Tasks to perform:
**1)** In the climbing trip report, which climber led the final pitch?
**2)** Reproduce the climbing trip report's wording, everything from "Vertical on both" down to "I was climbing.".
**3)** Take the climbing trip report further, continuing from its final sentence.

Me on top of the 1 pitch
I stopped before the second pitch and was waiting to rope up. We were making time. Mike and Steve actually spotted a piton from the fist ascent of the ridge! This ridge has only been done a couple time I imagine. Not popular. No carins.
Mike on pitch one. Some awesome exposure!
Vertical on both sides! Me halfway up the final pitch! Steve below
I gave Mike the last lead. I was later quit depressed that I did. It was the best pitch on the route. Really solid! Well according to Eldo, Yosemite, and etc. probably loose. I followed Mike and soon was on top of North Snowmass! Steve then followed and joined us. These two pitches were only in the 5.5 range. We did encounter a little snow which made it a little more difficult.
Did we really do this? We all smiled and started to lighten up a bit. Before we were all pretty tense. I got easily angered for some reason one or two times. I thank Steve for dealing with me those one of two times I did. I don't even remember what I was upset with. Something like the rope not being coiled up and making it's own knots when I was climbing.

Data shown:
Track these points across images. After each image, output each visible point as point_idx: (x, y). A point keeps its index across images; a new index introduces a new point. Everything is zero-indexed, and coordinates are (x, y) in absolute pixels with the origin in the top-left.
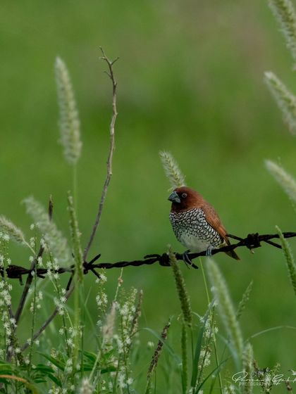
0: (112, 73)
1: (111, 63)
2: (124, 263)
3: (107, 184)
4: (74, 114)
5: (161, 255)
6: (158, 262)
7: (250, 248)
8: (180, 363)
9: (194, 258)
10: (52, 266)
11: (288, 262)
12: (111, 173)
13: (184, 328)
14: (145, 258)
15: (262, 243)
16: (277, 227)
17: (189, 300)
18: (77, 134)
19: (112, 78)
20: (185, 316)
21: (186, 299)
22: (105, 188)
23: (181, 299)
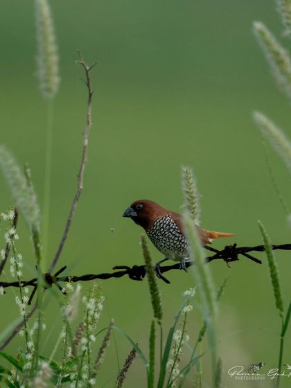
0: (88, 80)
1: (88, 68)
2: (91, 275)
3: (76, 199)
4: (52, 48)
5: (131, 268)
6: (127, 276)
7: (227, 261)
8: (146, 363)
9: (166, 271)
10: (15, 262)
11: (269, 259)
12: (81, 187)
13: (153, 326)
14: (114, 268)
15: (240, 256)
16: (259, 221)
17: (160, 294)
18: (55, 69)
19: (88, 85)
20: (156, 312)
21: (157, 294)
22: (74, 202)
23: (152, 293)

==

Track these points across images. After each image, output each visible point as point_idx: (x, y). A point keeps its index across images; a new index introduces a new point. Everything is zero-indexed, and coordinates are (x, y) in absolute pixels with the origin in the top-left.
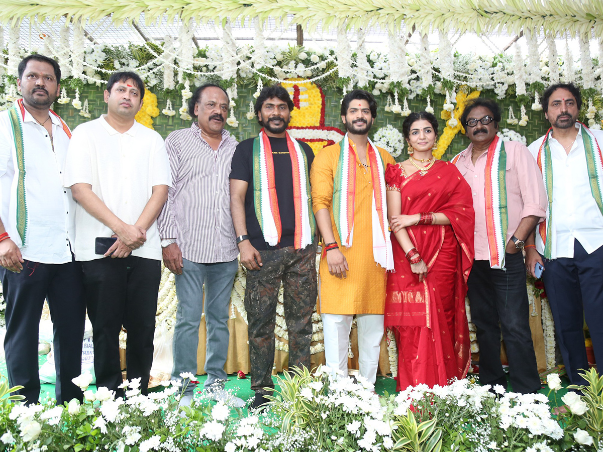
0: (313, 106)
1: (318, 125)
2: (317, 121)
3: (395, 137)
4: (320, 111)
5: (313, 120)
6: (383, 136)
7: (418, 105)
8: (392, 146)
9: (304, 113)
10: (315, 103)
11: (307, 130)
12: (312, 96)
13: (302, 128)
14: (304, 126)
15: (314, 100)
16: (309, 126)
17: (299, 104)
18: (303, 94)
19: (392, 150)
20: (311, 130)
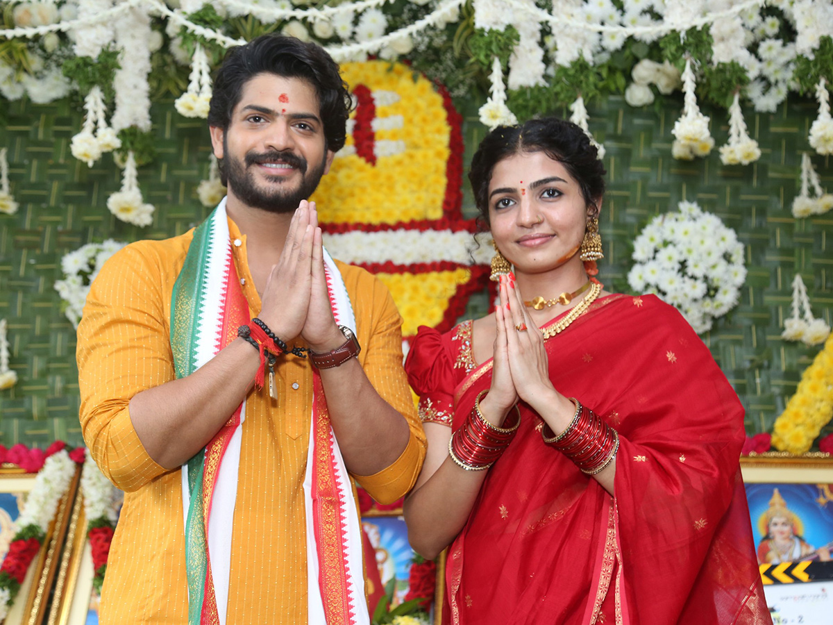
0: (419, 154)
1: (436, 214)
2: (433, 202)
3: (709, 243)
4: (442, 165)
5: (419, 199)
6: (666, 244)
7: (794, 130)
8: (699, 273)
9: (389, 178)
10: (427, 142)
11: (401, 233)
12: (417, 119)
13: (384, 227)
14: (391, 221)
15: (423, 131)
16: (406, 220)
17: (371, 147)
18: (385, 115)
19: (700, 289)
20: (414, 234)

Answers for the exercise:
**1)** Mike led the final pitch.

**2)**
Vertical on both sides! Me halfway up the final pitch! Steve below
I gave Mike the last lead. I was later quit depressed that I did. It was the best pitch on the route. Really solid! Well according to Eldo, Yosemite, and etc. probably loose. I followed Mike and soon was on top of North Snowmass! Steve then followed and joined us. These two pitches were only in the 5.5 range. We did encounter a little snow which made it a little more difficult.
Did we really do this? We all smiled and started to lighten up a bit. Before we were all pretty tense. I got easily angered for some reason one or two times. I thank Steve for dealing with me those one of two times I did. I don't even remember what I was upset with. Something like the rope not being coiled up and making it's own knots when I was climbing.

**3)**
We slapped hands. We did the impossible. Really, we did. What I thought as impossible before turned possible. I was so happy. For me, this was a dream come true, again. We got a group summit shot and shot over to Snowmass over really snowy ground. (Class 3/4) We got to the top of Snowmass and the gratification of doing this was even more awesome. I stared at the ridge traverse stating to Steve and Mike," We did that!"
Mike with the traverse behind!
Not only had we done it but we had made the first ascent of the ridge proper according to the knowledge that's out there. We had stayed on the ridge the whole time and not dropped off in the basin once. The rating of the ridge? We give it a 5.7 R/X if you don't drop down. It didn't exactly have no pro pitches but just about with how bad the gear was.
We did it! On top of North Snowmass
Me on top of Snowmass Mountain via the most insane route!
We headed down the miserable West Slopes Side at about 5-5:30. For those of you who have done that descent. The ridge is even looser and more exposed. I was tired. We got down to camp and packed up and got down to the car in only 3 hours. From summit to camp and packing up to the car at lead king basin in 3 hours. I was impressed. I still had the long drive home to Denver though. I called off work the next day and got home close to 3 in the morning and woke up the next day thinking the whole trip was a dream.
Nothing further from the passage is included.